Más que secuela, remake alternativa
Esta segunda entrega repite el patrón narrativo de la primera en su totalidad, de principio a fin, con las situaciones originales replicadas mediante la incorporación de nuevos gags y el reemplazo de objetos, animales y detalles físicos.
Los muchachos resacosos retornan, dos años más tarde, con un nuevo casamiento como excusa ideal para la joda y el reviente extremos. Esta vez el telón de fondo no es la ciudad de Las Vegas sino Bangkok, aunque el cambio de latitud y longitud no hace mella en las ganas de divertirse (y de encontrar diversión en el sufrimiento y la humillación autoinfligidas). De hecho, ¿Qué pasó ayer? Parte II repite el patrón narrativo de la primera entrega en su totalidad, de principio a fin, imponiéndose no tanto como una secuela sino más bien como una remake alternativa, en la cual las situaciones originales se replican con la incorporación de nuevos gags y el reemplazo de objetos, animales y detalles físicos.

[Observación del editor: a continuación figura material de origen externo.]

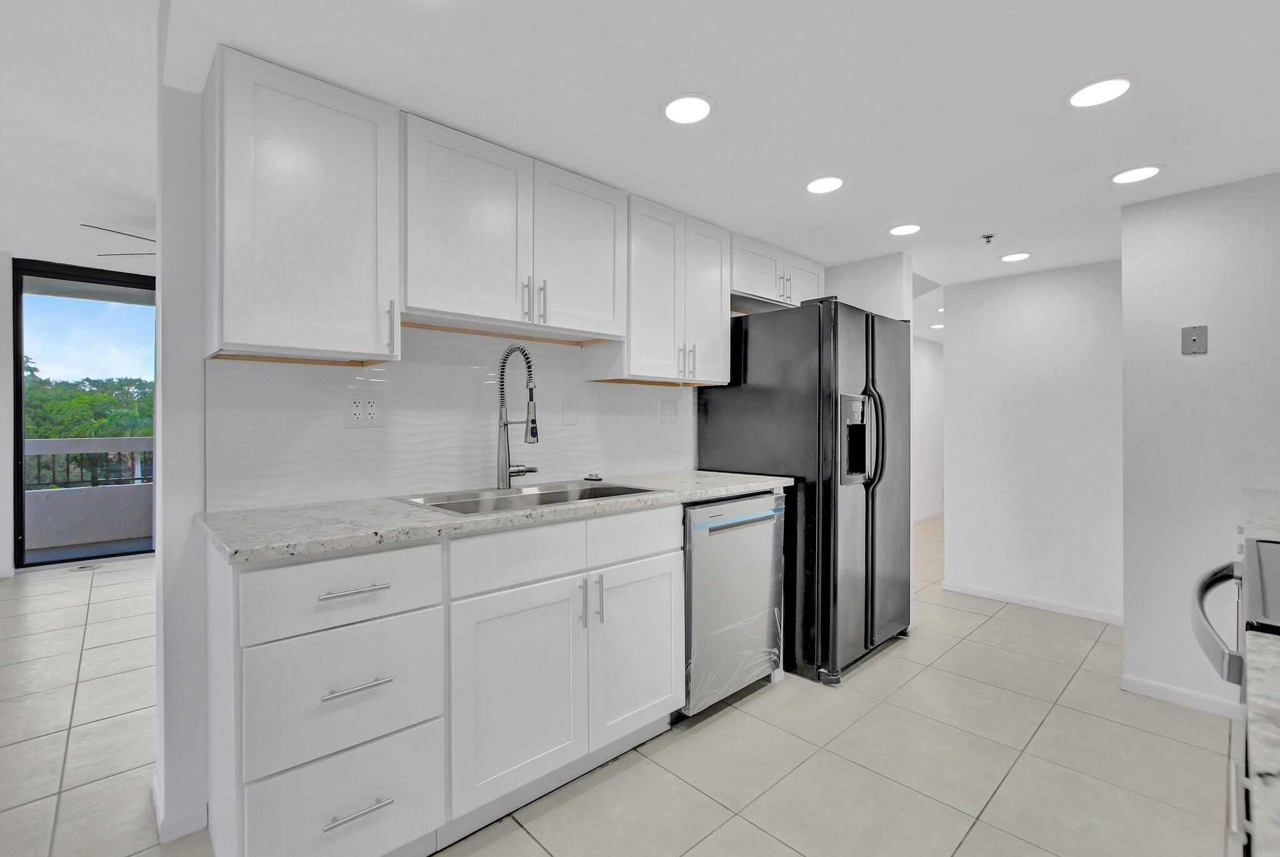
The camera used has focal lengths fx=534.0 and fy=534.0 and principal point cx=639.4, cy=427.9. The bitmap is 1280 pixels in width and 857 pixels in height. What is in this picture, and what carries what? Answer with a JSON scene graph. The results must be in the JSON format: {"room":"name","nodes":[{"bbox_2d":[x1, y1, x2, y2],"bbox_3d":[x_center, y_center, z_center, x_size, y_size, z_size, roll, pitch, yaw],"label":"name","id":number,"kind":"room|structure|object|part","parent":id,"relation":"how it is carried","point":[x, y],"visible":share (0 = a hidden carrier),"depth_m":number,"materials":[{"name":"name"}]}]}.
{"room":"kitchen","nodes":[
{"label":"kitchen","id":0,"kind":"room"},
{"bbox_2d":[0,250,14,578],"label":"left wall","id":1,"kind":"structure","parent":0,"point":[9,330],"depth_m":4.15,"materials":[{"name":"white paint"}]},
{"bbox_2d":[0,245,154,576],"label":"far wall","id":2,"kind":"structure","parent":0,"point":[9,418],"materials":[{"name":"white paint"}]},
{"bbox_2d":[10,258,157,570],"bbox_3d":[-4.262,-0.111,5.030,2.181,2.508,0.103,0,0,-43],"label":"sliding glass door","id":3,"kind":"structure","parent":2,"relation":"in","point":[19,413],"depth_m":4.44,"materials":[{"name":"glass"}]},
{"bbox_2d":[156,56,823,850],"bbox_3d":[-0.067,-0.106,2.781,3.566,2.557,0.171,0,0,-43],"label":"kitchen wall","id":4,"kind":"structure","parent":0,"point":[164,763],"depth_m":1.52,"materials":[{"name":"white paint"}]},
{"bbox_2d":[150,765,206,843],"bbox_3d":[-1.408,1.136,1.631,0.108,0.075,0.289,0,0,-43],"label":"baseboard","id":5,"kind":"structure","parent":4,"relation":"attached to","point":[156,780],"depth_m":1.54,"materials":[{"name":"white paint"}]},
{"bbox_2d":[203,45,399,365],"bbox_3d":[-0.992,-0.585,1.582,0.440,0.759,0.354,0,0,-43],"label":"upper cabinet","id":6,"kind":"object","parent":4,"relation":"attached to","point":[314,120],"visible":0.99,"depth_m":1.46,"materials":[{"name":"white paint"}]},
{"bbox_3d":[-0.751,-0.296,1.615,0.016,0.148,0.038,0,0,-43],"label":"handle","id":7,"kind":"part","parent":6,"relation":"part of","materials":[{"name":"silver metal"}]},
{"bbox_2d":[205,325,698,511],"bbox_3d":[-0.477,-0.082,2.299,2.174,0.648,0.007,0,0,-43],"label":"tile backsplash","id":8,"kind":"structure","parent":4,"relation":"attached to","point":[477,458],"depth_m":1.99,"materials":[{"name":"white tile"}]},
{"bbox_2d":[343,388,384,427],"bbox_3d":[-0.949,-0.067,1.843,0.126,0.124,0.009,0,0,-43],"label":"wall outlet","id":9,"kind":"object","parent":8,"relation":"attached to","point":[354,415],"visible":0.99,"depth_m":1.84,"materials":[{"name":"white plastic"}]},
{"bbox_2d":[561,396,578,425],"bbox_3d":[-0.315,-0.076,2.423,0.080,0.126,0.011,0,0,-43],"label":"light switch","id":10,"kind":"object","parent":8,"relation":"attached to","point":[572,410],"visible":0.95,"depth_m":2.42,"materials":[{"name":"white plastic"}]},
{"bbox_2d":[658,398,676,423],"bbox_3d":[0.151,-0.085,2.862,0.123,0.125,0.008,0,0,-43],"label":"wall outlet","id":11,"kind":"object","parent":8,"relation":"attached to","point":[665,410],"visible":0.97,"depth_m":2.86,"materials":[{"name":"white plastic"}]},
{"bbox_2d":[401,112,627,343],"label":"upper cabinet","id":12,"kind":"object","parent":4,"relation":"attached to","point":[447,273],"visible":0.94,"depth_m":1.86,"materials":[{"name":"white paint"}]},
{"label":"door","id":13,"kind":"part","parent":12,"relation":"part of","materials":[{"name":"white paint"}]},
{"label":"pull","id":14,"kind":"part","parent":12,"relation":"part of","materials":[{"name":"silver metal"}]},
{"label":"pull","id":15,"kind":"part","parent":12,"relation":"part of","materials":[{"name":"silver metal"}]},
{"bbox_3d":[-0.224,-0.659,2.095,0.387,0.621,0.095,0,0,-43],"label":"door","id":16,"kind":"part","parent":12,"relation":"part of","materials":[{"name":"white paint"}]},
{"bbox_2d":[587,195,733,386],"bbox_3d":[0.112,-0.604,2.573,0.677,0.768,0.348,0,0,-43],"label":"upper cabinet","id":17,"kind":"object","parent":4,"relation":"attached to","point":[722,363],"visible":0.83,"depth_m":2.42,"materials":[{"name":"white paint"}]},
{"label":"pulls","id":18,"kind":"part","parent":17,"relation":"part of","materials":[{"name":"metal"}]},
{"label":"door","id":19,"kind":"part","parent":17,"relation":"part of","materials":[{"name":"white wood"}]},
{"bbox_2d":[730,231,826,311],"bbox_3d":[0.722,-0.848,3.106,0.935,0.318,0.352,0,0,-43],"label":"upper cabinet","id":20,"kind":"object","parent":4,"relation":"attached to","point":[747,283],"visible":0.55,"depth_m":2.93,"materials":[{"name":"white paint"}]},
{"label":"pulls","id":21,"kind":"part","parent":20,"relation":"part of","materials":[{"name":"silver metal"}]},
{"bbox_3d":[0.950,-0.835,3.169,0.398,0.295,0.091,0,0,-43],"label":"cabinet door","id":22,"kind":"part","parent":20,"relation":"part of","materials":[{"name":"white paint"}]},
{"bbox_2d":[3,514,1274,856],"bbox_3d":[0.184,1.211,3.595,12.327,0.093,7.475,0,0,-43],"label":"floor","id":23,"kind":"structure","parent":0,"point":[872,670],"depth_m":1.91,"materials":[{"name":"beige tile"}]},
{"bbox_2d":[73,561,102,571],"bbox_3d":[-4.562,1.147,4.418,0.192,0.008,0.208,0,0,-43],"label":"floor vent","id":24,"kind":"object","parent":23,"relation":"in","point":[81,568],"visible":0.97,"depth_m":4.39,"materials":[{"name":"metal"}]},
{"bbox_2d":[202,500,673,856],"bbox_3d":[-0.295,0.711,2.005,2.001,0.917,0.626,0,0,-43],"label":"base cabinet","id":25,"kind":"object","parent":23,"relation":"on","point":[672,600],"visible":0.82,"depth_m":1.42,"materials":[{"name":"white paint"}]},
{"bbox_3d":[-0.702,0.392,1.292,0.389,0.166,0.049,0,0,-43],"label":"drawer","id":26,"kind":"part","parent":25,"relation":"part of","materials":[{"name":"white paint"}]},
{"bbox_3d":[-0.686,0.388,1.282,0.145,0.013,0.044,0,0,-43],"label":"drawer pull","id":27,"kind":"part","parent":25,"relation":"part of","materials":[{"name":"silver metal"}]},
{"bbox_3d":[-0.672,0.611,1.274,0.136,0.012,0.046,0,0,-43],"label":"drawer pull","id":28,"kind":"part","parent":25,"relation":"part of","materials":[{"name":"silver metal"}]},
{"bbox_3d":[-0.667,0.903,1.271,0.141,0.012,0.043,0,0,-43],"label":"drawer pull","id":29,"kind":"part","parent":25,"relation":"part of","materials":[{"name":"silver metal"}]},
{"bbox_2d":[195,469,793,562],"bbox_3d":[-0.292,0.264,2.089,2.135,0.037,0.676,0,0,-43],"label":"countertop","id":30,"kind":"structure","parent":25,"relation":"on","point":[294,510],"depth_m":1.50,"materials":[{"name":"stone"}]},
{"bbox_2d":[392,477,666,515],"bbox_3d":[-0.377,0.334,1.967,0.881,0.200,0.533,0,0,-43],"label":"sink","id":31,"kind":"object","parent":30,"relation":"in","point":[604,488],"visible":0.4,"depth_m":2.00,"materials":[{"name":"silver metal"}]},
{"bbox_2d":[495,344,543,488],"bbox_3d":[-0.444,-0.046,2.049,0.132,0.555,0.241,0,0,-43],"label":"faucet","id":32,"kind":"object","parent":31,"relation":"on","point":[537,438],"visible":0.99,"depth_m":2.06,"materials":[{"name":"silver metal"}]},
{"bbox_2d":[583,471,602,481],"bbox_3d":[-0.211,0.217,2.409,0.077,0.034,0.079,0,0,-43],"label":"sink stopper","id":33,"kind":"object","parent":30,"relation":"on","point":[589,475],"visible":0.99,"depth_m":2.39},
{"bbox_3d":[-0.350,0.382,1.570,0.390,0.157,0.039,0,0,-43],"label":"drawer","id":34,"kind":"part","parent":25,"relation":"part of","materials":[{"name":"white paint"}]},
{"bbox_3d":[-0.348,0.783,1.562,0.385,0.567,0.070,0,0,-43],"label":"cabinet door","id":35,"kind":"part","parent":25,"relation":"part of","materials":[{"name":"white paint"}]},
{"bbox_3d":[-0.156,0.556,1.707,0.042,0.159,0.066,0,0,-43],"label":"pulls","id":36,"kind":"part","parent":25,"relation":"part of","materials":[{"name":"silver metal"}]},
{"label":"vertical pull","id":37,"kind":"part","parent":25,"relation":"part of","materials":[{"name":"silver metal"}]},
{"bbox_3d":[-0.019,0.371,1.844,0.394,0.146,0.034,0,0,-43],"label":"drawer","id":38,"kind":"part","parent":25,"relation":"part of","materials":[{"name":"white paint"}]},
{"bbox_3d":[-0.008,0.781,1.861,0.370,0.564,0.060,0,0,-43],"label":"cabinet door","id":39,"kind":"part","parent":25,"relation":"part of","materials":[{"name":"white paint"}]},
{"bbox_2d":[680,491,784,717],"bbox_3d":[0.221,0.728,2.452,0.594,0.877,0.641,0,0,-43],"label":"dishwasher","id":40,"kind":"object","parent":23,"relation":"on","point":[762,503],"visible":0.53,"depth_m":2.20,"materials":[{"name":"silver metal"}]},
{"bbox_2d":[696,296,912,686],"bbox_3d":[0.939,0.279,2.955,0.905,1.766,0.858,0,0,-43],"label":"refrigerator","id":41,"kind":"object","parent":23,"relation":"on","point":[760,393],"visible":0.74,"depth_m":2.56,"materials":[{"name":"black metal"}]},
{"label":"handles","id":42,"kind":"part","parent":41,"relation":"part of","materials":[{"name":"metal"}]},
{"bbox_2d":[1190,534,1279,853],"bbox_3d":[1.377,0.671,0.859,0.764,1.027,0.718,0,0,-43],"label":"stove","id":43,"kind":"object","parent":23,"relation":"on","point":[1258,555],"visible":0.78,"depth_m":0.97,"materials":[{"name":"metal"}]},
{"bbox_3d":[1.153,0.373,1.107,0.490,0.061,0.094,0,0,-43],"label":"oven handle","id":44,"kind":"part","parent":43,"relation":"part of","materials":[{"name":"silver metal"}]},
{"bbox_2d":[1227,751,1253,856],"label":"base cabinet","id":45,"kind":"object","parent":23,"relation":"on","point":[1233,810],"visible":0.41,"depth_m":0.62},
{"bbox_2d":[1243,627,1279,856],"bbox_3d":[0.739,0.273,0.258,0.730,0.031,0.542,0,0,-43],"label":"countertop","id":46,"kind":"structure","parent":45,"relation":"on","point":[1263,708],"depth_m":0.46,"materials":[{"name":"stone"}]},
{"bbox_2d":[2,0,1279,295],"bbox_3d":[1.851,-1.131,2.762,6.962,0.251,3.447,0,0,-43],"label":"ceiling","id":47,"kind":"structure","parent":0,"point":[1053,115],"depth_m":1.60,"materials":[{"name":"white paint"}]},
{"bbox_2d":[85,222,156,256],"bbox_3d":[-3.028,-1.234,3.516,1.269,0.379,1.289,0,0,-43],"label":"ceiling fan","id":48,"kind":"object","parent":47,"relation":"hanging from","point":[86,225],"visible":0.27,"depth_m":3.30,"materials":[{"name":"metal"}]},
{"bbox_2d":[660,92,714,124],"bbox_3d":[0.150,-0.992,1.665,0.175,0.006,0.174,0,0,-43],"label":"recessed light","id":49,"kind":"object","parent":47,"relation":"in","point":[682,103],"visible":0.99,"depth_m":1.65,"materials":[{"name":"white plastic"}]},
{"bbox_2d":[805,175,844,193],"bbox_3d":[0.757,-0.997,2.187,0.169,0.006,0.168,0,0,-43],"label":"recessed light","id":50,"kind":"object","parent":47,"relation":"in","point":[827,183],"visible":0.99,"depth_m":2.18,"materials":[{"name":"white plastic"}]},
{"bbox_2d":[888,222,922,235],"bbox_3d":[1.335,-1.000,2.687,0.170,0.006,0.169,0,0,-43],"label":"recessed light","id":51,"kind":"object","parent":47,"relation":"in","point":[900,230],"visible":0.99,"depth_m":2.68,"materials":[{"name":"white plastic"}]},
{"bbox_2d":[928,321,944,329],"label":"recessed light","id":52,"kind":"object","parent":47,"relation":"in","point":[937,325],"visible":0.73,"depth_m":5.35,"materials":[{"name":"white plastic"}]},
{"bbox_2d":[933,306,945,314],"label":"recessed light","id":53,"kind":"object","parent":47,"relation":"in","point":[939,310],"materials":[{"name":"white plastic"}]},
{"bbox_2d":[980,232,995,243],"bbox_3d":[1.794,-0.975,2.750,0.062,0.035,0.061,0,0,-43],"label":"sprinkler head","id":54,"kind":"object","parent":47,"relation":"attached to","point":[990,235],"visible":0.98,"depth_m":2.74},
{"bbox_2d":[998,251,1031,261],"bbox_3d":[2.198,-1.001,3.126,0.168,0.006,0.167,0,0,-43],"label":"recessed light","id":55,"kind":"object","parent":47,"relation":"in","point":[1018,255],"visible":0.99,"depth_m":3.11,"materials":[{"name":"white plastic"}]},
{"bbox_2d":[1065,75,1136,108],"bbox_3d":[1.358,-0.991,1.577,0.174,0.006,0.172,0,0,-43],"label":"recessed light","id":56,"kind":"object","parent":47,"relation":"in","point":[1100,85],"visible":0.99,"depth_m":1.57,"materials":[{"name":"white plastic"}]},
{"bbox_2d":[1109,164,1163,184],"bbox_3d":[1.941,-0.992,2.092,0.172,0.006,0.170,0,0,-43],"label":"recessed light","id":57,"kind":"object","parent":47,"relation":"in","point":[1143,173],"visible":0.99,"depth_m":2.08,"materials":[{"name":"white plastic"}]},
{"bbox_2d":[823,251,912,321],"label":"wall","id":58,"kind":"structure","parent":0,"point":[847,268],"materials":[{"name":"white paint"}]},
{"bbox_2d":[911,335,943,522],"bbox_3d":[3.041,-0.127,6.181,5.537,2.543,0.120,0,0,-43],"label":"hallway wall","id":59,"kind":"structure","parent":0,"point":[925,363],"depth_m":6.56,"materials":[{"name":"white paint"}]},
{"bbox_2d":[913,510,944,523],"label":"baseboard","id":60,"kind":"structure","parent":59,"relation":"attached to","point":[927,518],"depth_m":6.59,"materials":[{"name":"white paint"}]},
{"bbox_2d":[940,258,1122,624],"bbox_3d":[2.601,-0.002,3.456,0.117,2.329,1.114,0,0,-43],"label":"hallway wall","id":61,"kind":"structure","parent":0,"point":[963,338],"depth_m":3.43,"materials":[{"name":"white paint"}]},
{"bbox_2d":[941,579,1122,624],"bbox_3d":[2.542,1.125,3.452,0.012,0.076,1.052,0,0,-43],"label":"baseboard","id":62,"kind":"structure","parent":61,"relation":"attached to","point":[1025,603],"depth_m":3.43,"materials":[{"name":"white paint"}]},
{"bbox_2d":[1120,169,1279,717],"bbox_3d":[2.564,0.042,2.081,0.133,2.268,0.998,0,0,-43],"label":"right wall","id":63,"kind":"structure","parent":0,"point":[1213,330],"depth_m":2.25,"materials":[{"name":"white paint"}]},
{"bbox_2d":[1123,673,1244,719],"bbox_3d":[2.313,1.134,2.234,0.012,0.074,0.422,0,0,-43],"label":"baseboard","id":64,"kind":"structure","parent":63,"relation":"attached to","point":[1143,685],"depth_m":2.25,"materials":[{"name":"white paint"}]},
{"bbox_2d":[1180,324,1208,354],"bbox_3d":[2.316,-0.370,2.233,0.010,0.119,0.074,0,0,-43],"label":"wall plate","id":65,"kind":"object","parent":63,"relation":"attached to","point":[1193,340],"visible":0.99,"depth_m":2.23,"materials":[{"name":"grey metal"}]},
{"bbox_2d":[1239,488,1279,542],"bbox_3d":[2.067,0.270,1.454,0.975,0.042,0.578,0,0,-43],"label":"countertop","id":66,"kind":"structure","parent":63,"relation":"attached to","point":[1273,495],"depth_m":1.57,"materials":[{"name":"white stone"}]},
{"label":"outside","id":67,"kind":"structure","parent":0,"visible":0},
{"label":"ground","id":68,"kind":"structure","parent":67,"visible":0},
{"bbox_2d":[22,438,152,489],"bbox_3d":[-5.872,0.390,5.465,4.173,0.552,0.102,0,0,-43],"label":"balcony railing","id":69,"kind":"object","parent":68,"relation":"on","point":[39,455],"visible":0.52,"depth_m":5.56,"materials":[{"name":"grey metal"}]},
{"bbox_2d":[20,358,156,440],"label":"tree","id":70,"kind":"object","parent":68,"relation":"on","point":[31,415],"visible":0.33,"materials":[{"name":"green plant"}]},
{"bbox_2d":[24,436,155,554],"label":"balcony wall","id":71,"kind":"structure","parent":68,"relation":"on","point":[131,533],"depth_m":5.32,"materials":[{"name":"grey"}]}
]}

Uno de los puntos fuertes del largometraje original de Todd Phillips era el efecto sorpresa, la imprevisibilidad absoluta con la cual se desarrollaban los acontecimientos. El escamoteo sistemático del flashback, la imposibilidad de ver realmente qué había ocurrido durante esa noche salvaje, reflejaba formalmente la amnesia de los protagonistas (hasta la secuencia final de fotografías, que presentaba una suerte de Grandes Hits para el recuerdo o el escarnio), al tiempo que dotaba al film de una estructura ingeniosa e hilarante. Una fracción importante de ello se ha perdido en esta segunda misión, porque las expectativas se ven puestas no tanto en la novedad sino en las posibles variaciones de la idea seminal. El film se saca de encima este problema al bromear con el tema de la repetición en los primeros minutos de proyección, casi como un guiño de autoconciencia algo cínico.
Más allá de estas salvedades, esta suerte de remix de ¿Qué pasó ayer? ofrece altas dosis de humor irreverente, de mal gusto, negro y por qué no de otros colores. Lejos del chiste de salón ATP, los excesos de todo tipo vuelven a ser el centro de irradiación humorístico a lo largo de sus más de 90 minutos. El trío central de treintañeros apendejados se mantiene, aunque algunas características presentes en la entrega original se potencian hasta el paroxismo. En esta ocasión Stu, el dentista (Ed Helms), es el novio a desposarse y su proverbial pusilanimidad se exterioriza por momentos en gritos y muecas innecesarias. Alan (el increíble Zach Galifianakis) mantiene su hieratismo y es nuevamente –drogas de alto impacto mediante– el origen de todos los males. Finalmente, Phil (Bradley Cooper) sigue siendo el más cool del grupo, aunque en esta nueva aventura reciba varios golpes e incluso algún disparo de arma de fuego. Los tres funcionan, de alguna forma, como una versión aggiornada de Los tres chiflados; la comparación viene a cuento porque, entre juegos verbales y escatológicos, se cuela aquí y allá el viejo slapstick, el crudo juego de los golpes y los porrazos.
También regresa, en un rol extendido, Mr. Chow, y se agregan un mono traficante de drogas rolinga, un criminal de alcurnia interpretado por Paul Giamatti y toda una galería de secundarios que incluyen un travesti tailandés, mafiosos rusos y un monje anciano, además del hermano menor de la futura esposa, quien a poco de comenzada la resaca desaparece para no volver a ser visto... con excepción de su dedo amputado. En un cuarto de hotel de quinta categoría comienza la nueva búsqueda del integrante desaparecido, un intento por armar el puzzle a partir de pistas y datos aislados que sólo llevan a más confusión y nuevos dolores de cabeza, metafóricos y literales.
Suele decirse que el del humor es el más personal de los sentidos y es indudable que la acumulación de salvajadas y afrentas al “buen gusto” de ¿Qué pasó ayer? Parte II puede no conjurar la más universal de las comedias. Dicho lo cual, la película se convierte, para quien quiera verlo, en una celebración catártica, donde los valores de eso que se suele llamar normalidad se ven trastrocados, deformados, puestos patas para arriba. Si la historia termina nuevamente con un casamiento no es tanto para volver a un posible orden preestablecido sino (parecen decir el discurso final y esos trazos maoríes tatuados en el rostro en el fragor del tour fiestero) para hacer convivir de la mejor manera posible el ritmo cotidiano con una pizca de locura. Hay allí una diferencia sustancial con aquella Despedida de soltero de los años ’80 que, entre mulas drogadas y prostitutas de ocasión, mantenía impoluta la fidelidad de Tom Hanks. Al fin y al cabo, si Stu la pasó bomba con el travesti, como grafican las increíbles fotografías que vuelven a adornar los títulos de cierre, no hay pecado del cual arrepentirse.